LISTED RECORDS
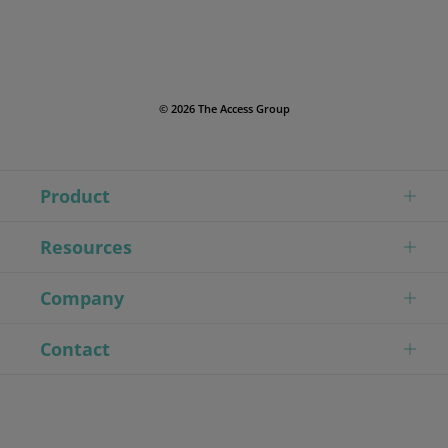
© 2026 The Access Group
Product
Resources
Company
Contact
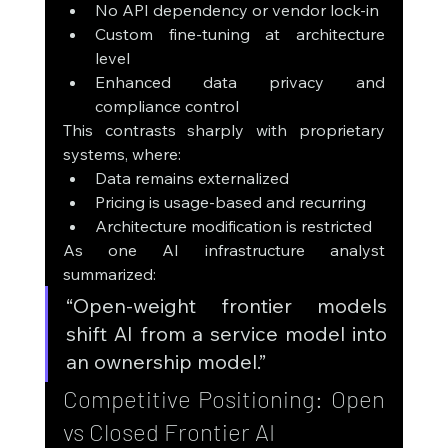
No API dependency or vendor lock-in
Custom fine-tuning at architecture 
level
Enhanced data privacy and 
compliance control
This contrasts sharply with proprietary 
systems, where:
Data remains externalized
Pricing is usage-based and recurring
Architecture modification is restricted
As one AI infrastructure analyst 
summarized:
“Open-weight frontier models 
shift AI from a service model into 
an ownership model.”
Competitive Positioning: Open 
vs Closed Frontier AI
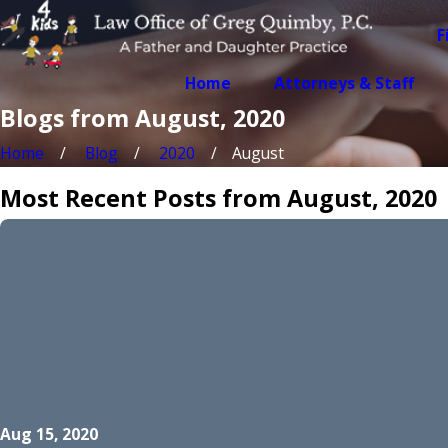
F
Home
Attorneys & Staff
Blogs from August, 2020
Home
Blog
2020
August
Most Recent Posts from August, 2020
Aug 15, 2020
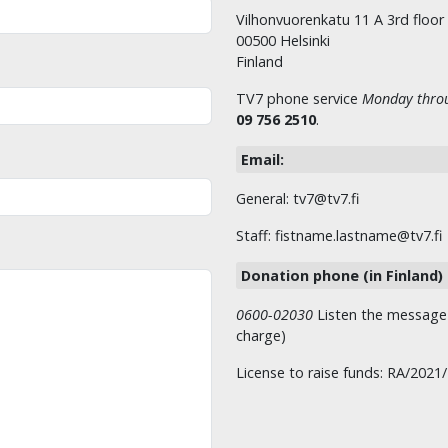
Vilhonvuorenkatu 11 A 3rd floor
00500 Helsinki
Finland
TV7 phone service
Monday throu
09 756 2510
.
Email:
General: tv7@tv7.fi
Staff: fistname.lastname@tv7.fi
Donation phone (in Finland)
0600-02030
Listen the message t
charge)
License to raise funds: RA/2021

PROBLEM REQUIREMENTS
Go through the data and show each line that holds "Open".

SOLVED PROBLEM
“Open-weight frontier models 
Competitive Positioning: Open 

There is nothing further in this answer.